— START DATA FOR PROCESSING —
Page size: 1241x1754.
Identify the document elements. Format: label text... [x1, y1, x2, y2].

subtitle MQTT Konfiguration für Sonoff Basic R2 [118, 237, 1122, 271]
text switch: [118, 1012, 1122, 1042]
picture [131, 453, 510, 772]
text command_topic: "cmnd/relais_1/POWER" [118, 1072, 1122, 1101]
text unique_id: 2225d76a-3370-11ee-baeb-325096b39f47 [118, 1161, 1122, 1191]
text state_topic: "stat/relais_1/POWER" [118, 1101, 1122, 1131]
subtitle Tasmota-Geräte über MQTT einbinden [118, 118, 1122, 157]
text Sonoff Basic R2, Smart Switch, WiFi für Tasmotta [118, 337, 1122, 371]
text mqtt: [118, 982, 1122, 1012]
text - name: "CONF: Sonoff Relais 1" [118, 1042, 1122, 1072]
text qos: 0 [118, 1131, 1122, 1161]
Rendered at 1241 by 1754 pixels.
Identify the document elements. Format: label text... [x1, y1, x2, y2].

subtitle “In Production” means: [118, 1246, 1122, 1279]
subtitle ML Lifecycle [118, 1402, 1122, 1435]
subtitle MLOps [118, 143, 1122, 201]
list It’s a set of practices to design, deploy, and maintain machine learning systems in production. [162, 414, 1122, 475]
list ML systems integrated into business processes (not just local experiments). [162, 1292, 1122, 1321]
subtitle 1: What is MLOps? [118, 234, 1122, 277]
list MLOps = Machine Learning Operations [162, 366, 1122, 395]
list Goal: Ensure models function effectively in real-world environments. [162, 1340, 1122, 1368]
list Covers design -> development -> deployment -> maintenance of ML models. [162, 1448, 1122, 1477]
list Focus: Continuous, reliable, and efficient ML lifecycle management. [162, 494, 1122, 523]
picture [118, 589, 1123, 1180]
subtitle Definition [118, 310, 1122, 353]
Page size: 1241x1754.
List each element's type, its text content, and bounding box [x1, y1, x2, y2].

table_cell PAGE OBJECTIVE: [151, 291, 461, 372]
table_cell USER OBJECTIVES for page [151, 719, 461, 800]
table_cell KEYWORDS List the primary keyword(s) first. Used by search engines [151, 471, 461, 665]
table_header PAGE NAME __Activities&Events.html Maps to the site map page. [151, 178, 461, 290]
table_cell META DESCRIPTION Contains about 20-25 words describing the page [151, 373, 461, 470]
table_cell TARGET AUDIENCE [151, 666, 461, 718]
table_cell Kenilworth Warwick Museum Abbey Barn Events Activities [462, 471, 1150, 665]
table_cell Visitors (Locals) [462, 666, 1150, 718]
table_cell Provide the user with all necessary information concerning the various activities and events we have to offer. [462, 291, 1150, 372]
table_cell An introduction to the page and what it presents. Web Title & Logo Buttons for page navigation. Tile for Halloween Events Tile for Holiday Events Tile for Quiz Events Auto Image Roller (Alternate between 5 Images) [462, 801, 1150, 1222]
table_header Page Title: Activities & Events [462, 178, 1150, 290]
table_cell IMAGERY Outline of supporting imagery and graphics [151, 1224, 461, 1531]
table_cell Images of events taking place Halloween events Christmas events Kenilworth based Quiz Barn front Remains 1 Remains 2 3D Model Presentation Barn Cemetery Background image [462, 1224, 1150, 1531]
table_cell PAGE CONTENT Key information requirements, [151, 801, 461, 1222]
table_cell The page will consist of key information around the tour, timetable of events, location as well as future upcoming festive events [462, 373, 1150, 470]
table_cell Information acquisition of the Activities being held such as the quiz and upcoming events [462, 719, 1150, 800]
— END DATA FOR PROCESSING —
WORK TO DO | Reproduce verbatim the lines of the listing that begin with the one containing "1246, 1122, 1279]" and run through the one containing "list MLOps = Machine", including both of those lines.

RESPONSE TO THIS EXERCISE |
subtitle “In Production” means: [118, 1246, 1122, 1279]
subtitle ML Lifecycle [118, 1402, 1122, 1435]
subtitle MLOps [118, 143, 1122, 201]
list It’s a set of practices to design, deploy, and maintain machine learning systems in production. [162, 414, 1122, 475]
list ML systems integrated into business processes (not just local experiments). [162, 1292, 1122, 1321]
subtitle 1: What is MLOps? [118, 234, 1122, 277]
list MLOps = Machine Learning Operations [162, 366, 1122, 395]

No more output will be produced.